Deb Tenore Shannon, RN, a student in the College of Nursing’s online RN-BSN program, was a Villanova parent before she became a Villanova student herself. Her daughter Angela Shannon ’11 BSN, RN, a critical care nurse and former Presidential Scholar, definitely had a role in her choice to attend Villanova. Deb saw firsthand the high standards to which Villanova nursing students are held and how they are challenged in both the classroom and the world community. She wanted that same excellence in education.
Deb wanted to be a nurse ever since being hospitalized as a little girl. Being alone in a strange environment with unfamiliar people can be scary for anyone, but she does remember the nurses made her feel safe, secure and hopeful. One nurse in particular left a lasting impression, Deb recalls “She was sitting next to my bed and holding my hand, calming me, as she read 'Curious George Goes to the Hospital'. Right then, I knew I wanted to do that for others.”
Unable to pursue a nursing career after high school, Deb became involved in various outreach programs. She was able to take her passion and desire to care for others to good use through volunteering, and went as far as developing a program, ABBA (Aid to Benefit the Bereaved and Ailing), that provided support to families in crisis. She eventually became a nurse after earning her associate’s degree in the field in 2005.
Today, Deb is a nurse on the Mother-Infant Unit at Lowell General Hospital in central Massachusetts and serves as a mentor and preceptor for nursing students. “I truly enjoy sharing my passion for this work with the next generation,” she notes. Since she envisions moving into nursing education, obtaining her BSN was the next logical step. As an adult learner with a nursing career and a family, attending the traditional brick and mortar school was not an option for her. Already a member of the Villanova family through her daughter, she felt a connection and pull to the College of Nursing. The online RN-BSN program allowed her the convenience and flexibility to accomplish her goals.
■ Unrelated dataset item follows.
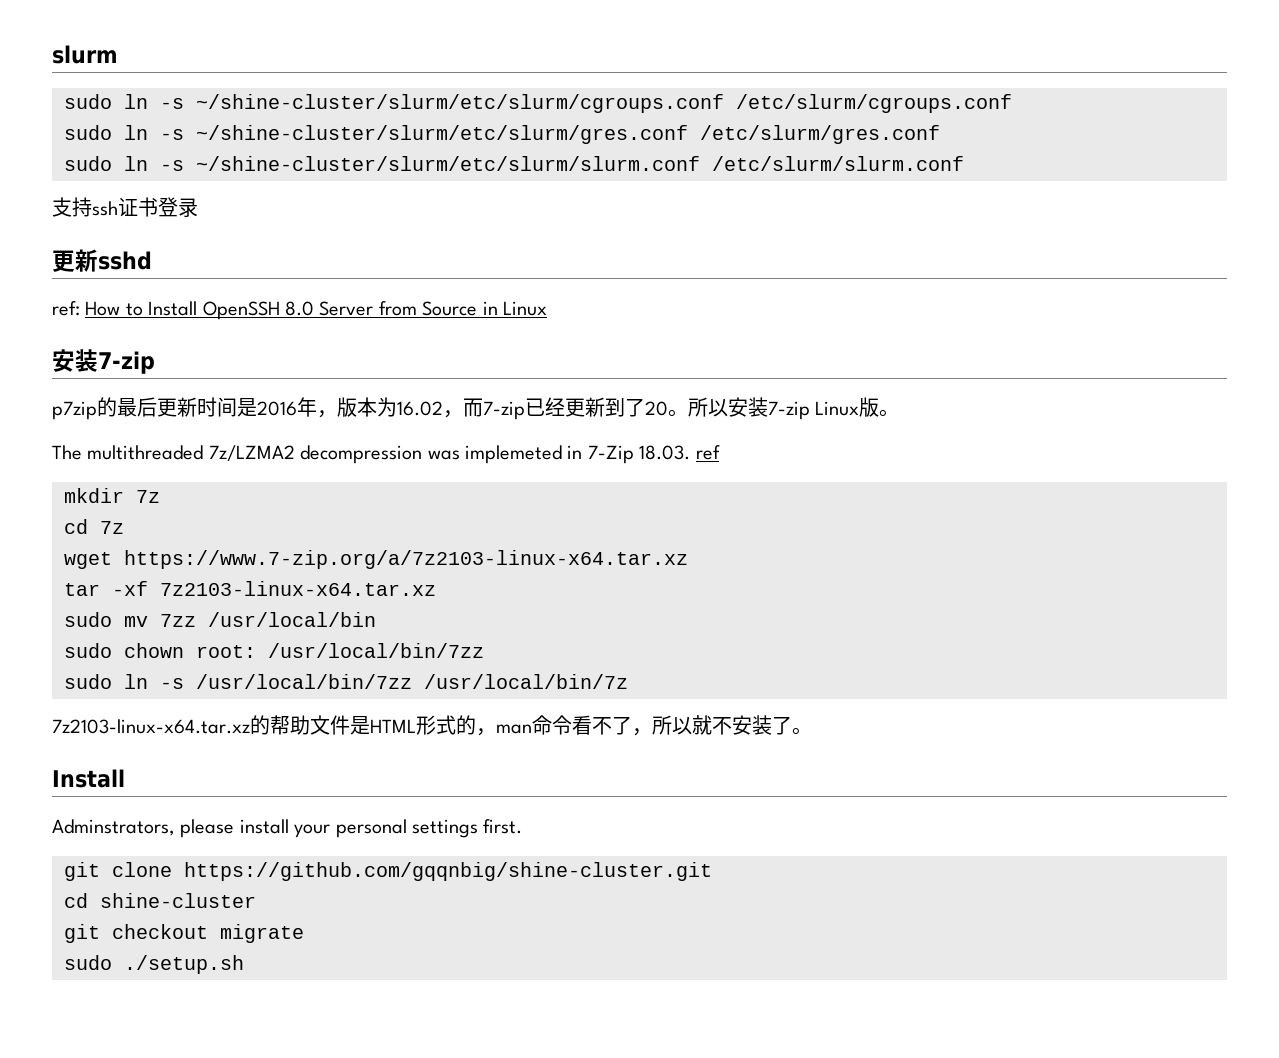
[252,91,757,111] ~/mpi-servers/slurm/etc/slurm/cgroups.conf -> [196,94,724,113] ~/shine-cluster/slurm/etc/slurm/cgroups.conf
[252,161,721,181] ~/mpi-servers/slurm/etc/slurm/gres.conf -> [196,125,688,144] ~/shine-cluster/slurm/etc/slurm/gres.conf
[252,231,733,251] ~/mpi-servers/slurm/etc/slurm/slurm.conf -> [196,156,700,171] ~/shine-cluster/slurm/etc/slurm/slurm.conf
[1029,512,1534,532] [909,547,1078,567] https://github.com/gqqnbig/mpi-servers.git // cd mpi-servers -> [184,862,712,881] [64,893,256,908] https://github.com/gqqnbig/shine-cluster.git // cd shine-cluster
Deb’s experience with the online program has been memorable and she feels that it has helped her leave a lasting impression. “Through the community health clinical experience, I was able to provide infant safety education to a culturally-diverse population in which very few families speak or read English. In the first five months of 2015, this community lost five infants to unsafe sleep practices. If not for this program, I might not have been able to do this work, work that I am pleased to say continues in my absence,” she explains. More to come after Deb graduates with her bachelor’s degree in nursing this August.